PANGKALPINANG — Kepala Dinas Perindustrian dan Perdagangan Provinsi Kepulauan Bangka Belitung, Subekti Saputra, mengatakan pasokan tambahan itu didatangkan untuk memastikan harga tetap stabil. Stok beras saat ini di 17 gudang distributor mencapai 4.137 ton sebelum penambahan.
Subekti menyebut total stok beras yang mencapai 4.161,1 ton dalam pekan ini dipastikan cukup untuk memenuhi kebutuhan masyarakat di tujuh wilayah. Wilayah itu meliputi Kota Pangkalpinang, Kabupaten Bangka, Bangka Tengah, Bangka Barat, Bangka Selatan, Belitung, dan Belitung Timur.
"Alhamdulillah, hingga saat ini stok dan harga beras masih aman dan cukup untuk memenuhi kebutuhan masyarakat," kata Subekti di Pangkalpinang, Rabu.
Harga beras eceran di sejumlah pasar tradisional dan modern di Kota Pangkalpinang tercatat masih bertahan. Beras merek cap sendok (medium) dijual Rp14.400 per kilogram, beras merek RM (premium) Rp15.700 per kilogram, dan beras SPHP Bulog Rp12.600 per kilogram.
Pemerintah daerah di Kepulauan Babel masih mengandalkan pasokan dari luar daerah karena produksi beras petani lokal belum memadai.

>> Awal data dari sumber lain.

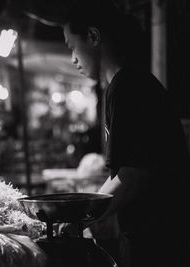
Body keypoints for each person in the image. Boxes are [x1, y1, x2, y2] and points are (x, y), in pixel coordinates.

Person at [57, 0, 190, 266]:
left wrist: (80, 217)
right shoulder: (125, 84)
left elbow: (131, 178)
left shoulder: (128, 87)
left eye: (72, 47)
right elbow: (124, 173)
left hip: (159, 241)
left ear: (93, 36)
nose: (72, 58)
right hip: (152, 235)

Subekti menjelaskan produksi beras petani lokal baru sekitar 85 persen dari total kebutuhan masyarakat.
Produksi beras di Provinsi Kepulauan Bangka Belitung tercatat mencapai sekitar 38.115 ton per tahun. Kabupaten Bangka Selatan menjadi penyumbang terbesar dengan produksi sekitar 26.507 ton.
Dengan produksi yang hanya memenuhi sebagian kecil kebutuhan, sebagian besar pasokan beras harus didatangkan dari luar daerah. Penambahan stok ini diharapkan menjaga daya beli masyarakat, terutama menjelang liburan sekolah.